Missing also were the Messiaen words for each section, though these are omitted during any performance. The original words started the concert here, soloed by violinist Ben Russell and echoed with various harmonies by the rest of the ensemble before the instruments.


This was a mixed bag, to say the least. The penultimate Announcement: Clutter of Rainbows (a horrible translation for the more heavenly “Tangle of rainbows, for the Angel who announces the end of time”) gave the group the chance to go their own way, with gorgeous strumming/pizzicato strings, whirling winds. Before that, the Dance of Fury allowed the brilliant soloists for more variations on the original Messiaen. (Including a military tattoo from the bugle.)


This reviewer’s favorite was, yes, the movement closest to Messiaen’s original, for Jesus Eternal. Here, cellist Hamilton Berry started the dense measures (in my score, “infinitely slow, ecstatic”), joined by the rest of the ensemble for a mood which is supposed to show “the eternity of the Word...whose time never runs out.”


Frankly, had Founders decided to jazz up that movement, time might not have run out.
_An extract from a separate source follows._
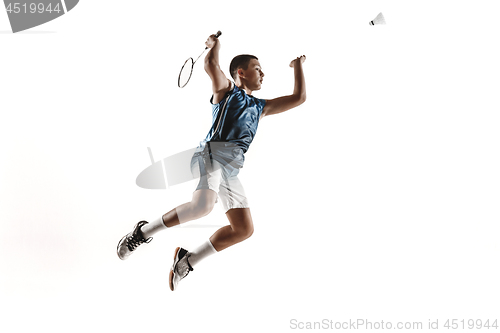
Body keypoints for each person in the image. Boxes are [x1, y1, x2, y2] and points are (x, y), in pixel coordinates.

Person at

But this writer might have walked out. No, Founders here kept to the essence of the original, the four other instruments taking the place of the piano.


The finale started with a few Latin words (“Dominus...Requiem”), then all the instruments gradually enlarged on the original theme of the first movement, albeit with a bit of blues, a little syncopation. The original is simply a violin solo, akin to the cello of the fifth movement, and one missed the singularity of “The Word” in order for a more orderly end.


Bach was never a purist in arranging the music of other composers, so a Mandarin attitude is out of place here. Yet the very peculiar moods of Messiaen, when touched up, when subtly jazzed up, when given different timbres, don’t produce another work. Even with five such brilliant musicians, the fragments of the original become shards rather than holy shadows.


After the intermission, Founders was set to play Songs for the End of Time composed by the same artists, yet I didn’t stay. While their Messiaen had shortcomings in my ear, their audacity was a worthy one, and I didn’t relish a few probably worthy notes to overcome the memory of Messiaen’s irreducible masterpiece.